● WHAT YOU WILL DO: Which lines in the records contain the word "many"? Copy each of them in full.

● INFORMATION SUPPLIED:
####################

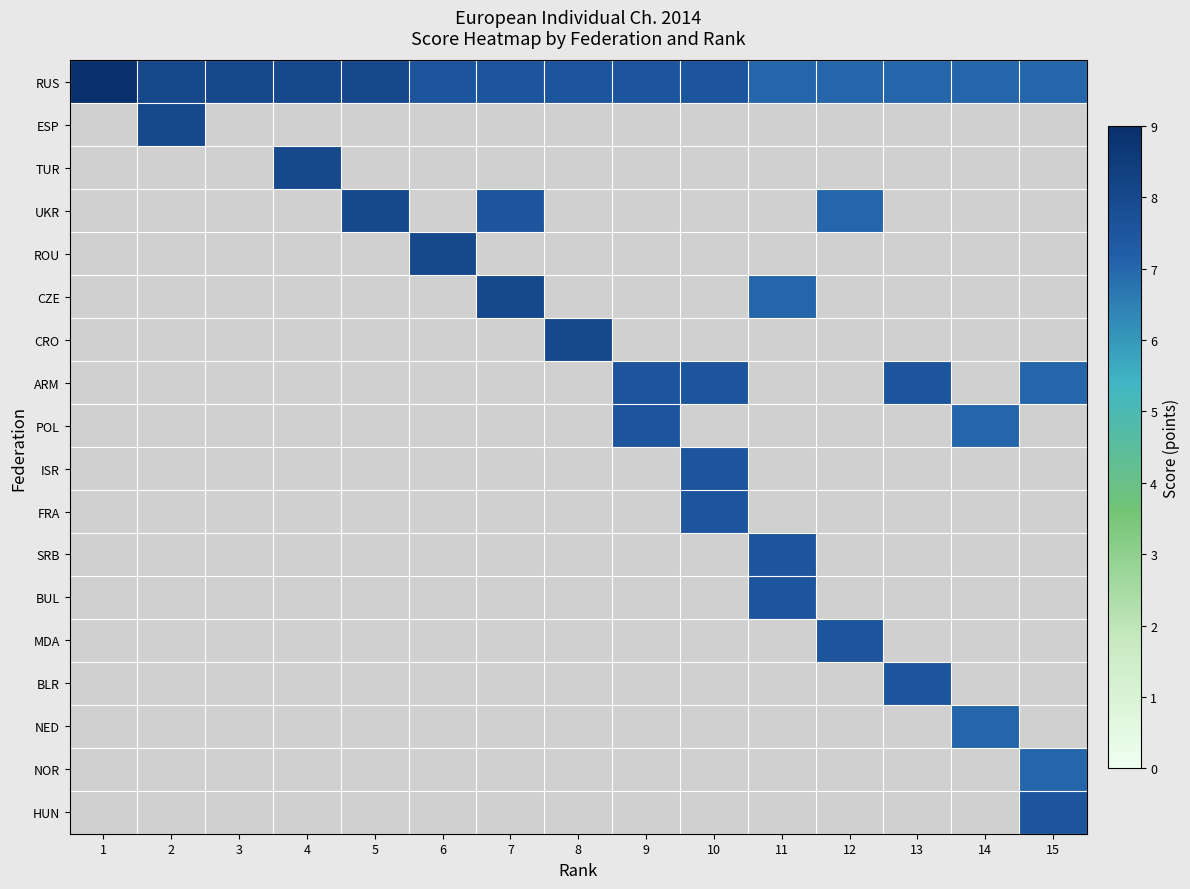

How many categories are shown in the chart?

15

####################

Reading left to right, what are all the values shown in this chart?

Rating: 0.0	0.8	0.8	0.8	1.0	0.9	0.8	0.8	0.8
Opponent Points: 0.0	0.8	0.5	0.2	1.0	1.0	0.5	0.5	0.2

####################

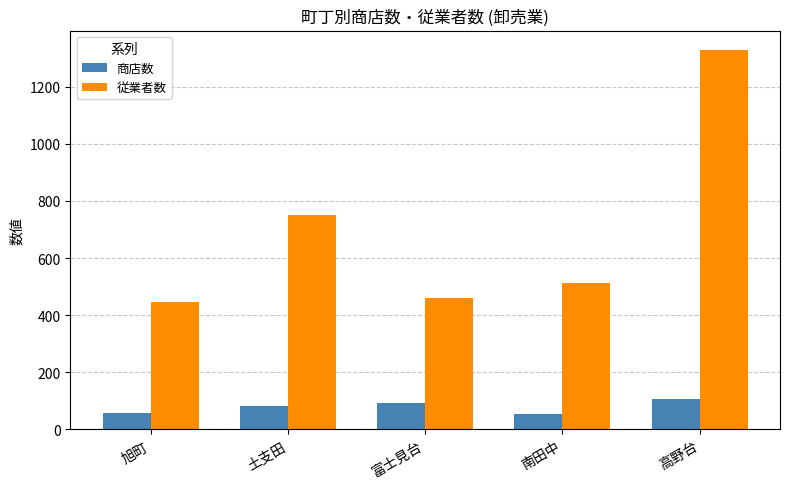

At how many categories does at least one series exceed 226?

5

####################

● TASK OUTPUT:
How many categories are shown in the chart?
At how many categories does at least one series exceed 226?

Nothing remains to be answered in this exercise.